━━━━━ TEXTE PRÉSENTÉ

Droit matrimonial - Newsletter avril 2014
Editée par Bohnet F., Christinat R., Guillod O. et Kesseli R.
Editée par Bohnet F., Christinat R., Guillod O. et Kesseli R.
Mesures protectrices ; garde des enfants ; art. 176 al. 3 CC
Attribution de la garde des enfants. Le droit de garde pendant la vie séparée est déterminé selon les mêmes critères qu’en cas de divorce. Le Tribunal fédéral rappelle ces critères et la grande marge de manœuvre de l’instance qui décide de l’attribution de la garde des enfants. Une expertise n’est pas absolument indispensable dans toutes les procédures qui portent sur des mesures protectrices de l’union conjugale (consid. 2 et 4.1).
Mesures protectrices ; entretien ; procédure ; art. 159 al. 3, 176, 278 al. 2 CC
Estimation du revenu d’un indépendant. Le bénéfice net d’un indépendant détermine son revenu. S’il est fluctuant, il convient d’en calculer la moyenne sur plusieurs années. Les revenus d’un indépendant peuvent aussi être déduits des prélèvements privés qu’il effectue car ceux-ci constituent des indices relatifs à son train de vie. Ces deux méthodes d’estimation s’excluent toutefois l’une l’autre (consid. 3.2).
Appréciation arbitraire. En se fondant seulement sur les allégations d’une partie pour déterminer la fin d’une incapacité de gain alors que celle-ci perçoit déjà des indemnités de chômage, le juge verse dans l’arbitraire (consid. 4.2).
Contribution à l’entretien de l’enfant du conjoint. Le devoir d’assistance entre époux (art. 159 al. 3 et 278 al. 2 CC) implique une aide financière mutuelle des conjoints pour l’éducation des enfants issus d’une autre relation. Ainsi, le juge des mesures protectrices peut augmenter les charges du crédirentier dans le calcul de la contribution d’entretien et amener le beau-parent à contribuer indirectement à l’entretien de l’enfant de son conjoint (consid. 5.4.1).
Violation du droit d’être entendu. Le juge qui refuse certains moyens de preuve régulièrement demandés par une partie viole le droit d’être entendu de celle-ci, s’il n’expose pas clairement les motifs de son refus (consid. 5.4.2).

━━━━━━━━━━
━━━━━ DOCUMENTS D'ÉTUDE

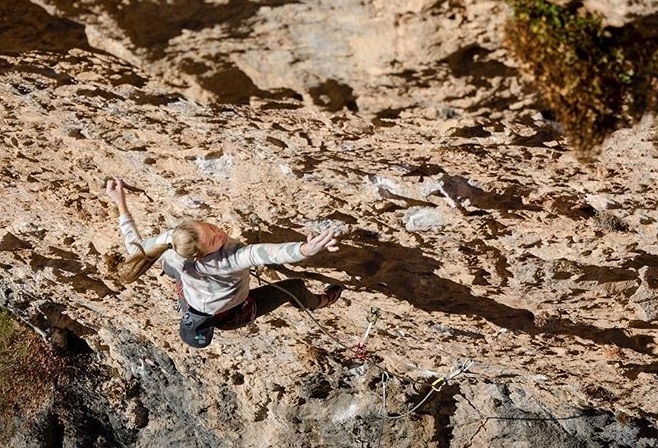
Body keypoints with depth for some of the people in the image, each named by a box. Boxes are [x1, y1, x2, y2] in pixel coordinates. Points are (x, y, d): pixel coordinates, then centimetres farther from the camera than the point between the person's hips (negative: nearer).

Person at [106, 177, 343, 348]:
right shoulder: (225, 260, -49)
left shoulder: (169, 241, -34)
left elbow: (136, 248, -14)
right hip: (230, 316, -4)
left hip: (191, 305, 5)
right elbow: (264, 253, -64)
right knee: (294, 286, 11)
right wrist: (306, 249, -79)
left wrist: (121, 204, -14)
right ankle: (318, 301, 47)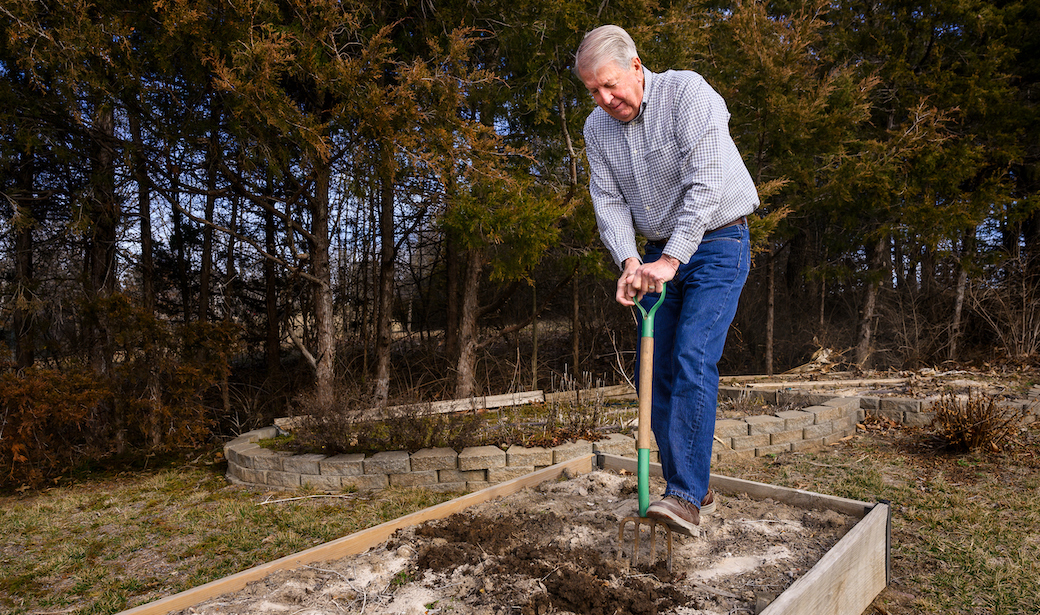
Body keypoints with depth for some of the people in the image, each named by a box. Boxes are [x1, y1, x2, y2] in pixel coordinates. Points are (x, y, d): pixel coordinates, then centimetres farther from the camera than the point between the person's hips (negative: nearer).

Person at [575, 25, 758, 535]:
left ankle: (685, 497, -14)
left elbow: (706, 184, -24)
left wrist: (671, 258, -29)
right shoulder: (597, 128, 4)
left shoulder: (687, 93, -15)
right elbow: (608, 202, -1)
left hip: (716, 244, -6)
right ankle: (693, 491, 13)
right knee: (656, 371, 2)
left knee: (692, 362, -19)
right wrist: (629, 260, -18)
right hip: (659, 255, 6)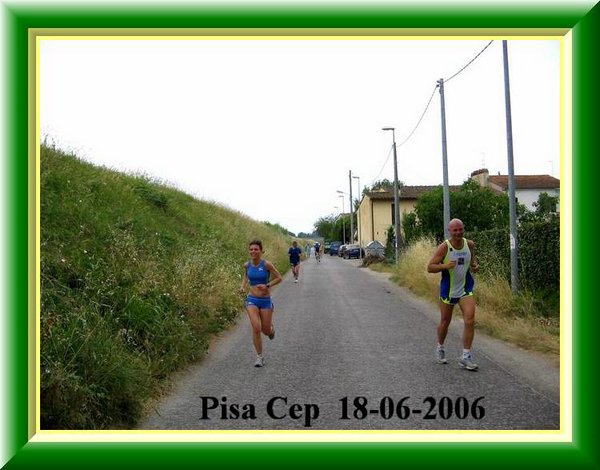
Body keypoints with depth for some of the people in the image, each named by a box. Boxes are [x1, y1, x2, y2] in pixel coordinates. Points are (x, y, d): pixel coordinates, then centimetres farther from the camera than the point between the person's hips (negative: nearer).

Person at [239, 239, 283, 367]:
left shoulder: (266, 264, -14)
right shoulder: (247, 265, -2)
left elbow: (279, 278, -6)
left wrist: (267, 286, -20)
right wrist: (243, 286, 2)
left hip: (265, 300, -2)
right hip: (252, 300, 2)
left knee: (266, 331, 7)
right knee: (256, 329, -14)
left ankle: (271, 327, 46)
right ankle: (259, 357, 3)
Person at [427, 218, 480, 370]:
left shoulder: (470, 244, -2)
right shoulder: (444, 247, -15)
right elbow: (430, 267, -14)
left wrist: (475, 266, -5)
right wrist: (445, 266, -31)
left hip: (466, 289, 2)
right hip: (448, 290, -2)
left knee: (470, 320, -12)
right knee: (445, 322, 12)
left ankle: (466, 357, -2)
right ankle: (440, 349, 38)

━━━━━━━━━━

SÉRIE D'EXERCICES:
(1) Restituez, tel qu'il figure dans la newsletter de droit matrimonial, tout ce qui va de « Contribution à l’entretien » jusqu'à « conjoint (consid. 5.4.1). ».
(2) D'après la newsletter de droit matrimonial, comment convient-il de calculer le revenu d'un indépendant lorsque son bénéfice net est fluctuant ?
(3) Poursuivez la newsletter de droit matrimonial à la suite de son dernier paragraphe.

CORRIGÉ DE L'EXERCICE:
(1)
Contribution à l’entretien de l’enfant du conjoint. Le devoir d’assistance entre époux (art. 159 al. 3 et 278 al. 2 CC) implique une aide financière mutuelle des conjoints pour l’éducation des enfants issus d’une autre relation. Ainsi, le juge des mesures protectrices peut augmenter les charges du crédirentier dans le calcul de la contribution d’entretien et amener le beau-parent à contribuer indirectement à l’entretien de l’enfant de son conjoint (consid. 5.4.1).

(2) Il convient d'en calculer la moyenne sur plusieurs années.

(3)
Mesures protectrices ; entretien ; art. 276 al. 1 CPC ; 179 CC
Modification des mesures protectrices. D’après la jurisprudence, le juge modifie les mesures protectrices quand les circonstances ont changé durablement et d’une manière essentielle. Lorsque ces circonstances sont prévisibles au moment de la conclusion de la convention qui règle les mesures protectrices pendant la procédure de divorce, elles ne constituent pas une raison qui justifierait une modification des mesures protectrices. En l’espèce, au moment de la conclusion de la convention, la crédirentière subissait une incapacité de travail totale et une demande de rente AI était en cours. L’octroi de la rente AI avec effet rétroactif ne permet pas de modifier la convention car l’état de santé de la crédirentière était connu, de sorte que les conjoints auraient dû prendre en compte une éventuelle rente AI dans leur convention (consid. 2.1, 3.2 et 3.4).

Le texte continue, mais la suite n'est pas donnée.